TESTO DI PARTENZA =>
L’inaugurazione dell’edificio in via Fratelli Calvi nella mattina di martedì 3 marzo. Il rettore Cavalieri: “La scelta di investire in centro conferma la volontà di rafforzare il nostro legame con il territorio”
L’Università di Bergamo si allarga con l’inaugurazione nella mattina di martedì 3 marzo di un nuovo polo multifunzionale in via Fratelli Calvi, un punto di riferimento per la vita accademica e per i servizi degli studenti nel centro cittadino. “Un passaggio significativo nel percorso di crescita dell’ateneo – dichiara Sergio Cavalieri, rettore di UniBg -. Non si tratta solo di un nuovo edificio, ma di uno spazio pensato per accogliere e accompagnare i nostri studenti lungo il loro percorso accademico. La scelta di investire in centro conferma la volontà di rafforzare il nostro legame con il territorio e di offrire ambienti capaci di rispondere alle esigenze di una comunità universitaria in costante evoluzione. Questo nuovo polo integra qualità architettonica, attenzione all’inclusione e sostenibilità ambientale, contribuendo a definire un modello di campus urbano sempre più aperto, efficiente e a misura di studente”.

COSA FARE =>
Secondo il testo sul nuovo polo dell'Università di Bergamo, in quale via si trova l'edificio inaugurato?

Righe contenute in un dataset:
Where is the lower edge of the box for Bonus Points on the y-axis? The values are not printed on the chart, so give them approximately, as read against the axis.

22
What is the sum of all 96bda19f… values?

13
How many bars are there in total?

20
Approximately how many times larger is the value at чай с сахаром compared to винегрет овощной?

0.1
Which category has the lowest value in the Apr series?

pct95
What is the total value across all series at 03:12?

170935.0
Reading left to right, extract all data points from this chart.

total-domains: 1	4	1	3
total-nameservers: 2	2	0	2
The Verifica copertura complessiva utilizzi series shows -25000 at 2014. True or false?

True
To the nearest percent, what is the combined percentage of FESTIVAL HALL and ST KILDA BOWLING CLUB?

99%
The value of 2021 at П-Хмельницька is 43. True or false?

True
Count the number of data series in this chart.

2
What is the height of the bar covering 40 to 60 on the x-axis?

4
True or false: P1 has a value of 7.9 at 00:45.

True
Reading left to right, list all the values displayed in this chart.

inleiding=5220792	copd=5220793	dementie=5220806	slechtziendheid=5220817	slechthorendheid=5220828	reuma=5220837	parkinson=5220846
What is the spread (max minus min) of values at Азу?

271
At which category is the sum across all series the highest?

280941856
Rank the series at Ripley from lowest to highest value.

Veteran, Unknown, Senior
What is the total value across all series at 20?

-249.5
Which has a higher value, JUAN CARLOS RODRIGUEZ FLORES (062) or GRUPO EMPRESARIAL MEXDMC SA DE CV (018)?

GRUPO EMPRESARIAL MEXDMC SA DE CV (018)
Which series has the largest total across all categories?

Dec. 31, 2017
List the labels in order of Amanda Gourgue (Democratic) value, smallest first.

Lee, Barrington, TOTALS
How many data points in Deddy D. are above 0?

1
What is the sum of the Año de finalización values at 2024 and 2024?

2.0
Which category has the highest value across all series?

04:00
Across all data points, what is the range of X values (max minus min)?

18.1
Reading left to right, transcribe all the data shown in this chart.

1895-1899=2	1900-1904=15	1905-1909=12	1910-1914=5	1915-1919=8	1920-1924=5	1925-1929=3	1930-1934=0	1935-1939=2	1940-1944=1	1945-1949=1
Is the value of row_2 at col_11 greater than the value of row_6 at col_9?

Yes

RISULTATO =>
In via Fratelli Calvi.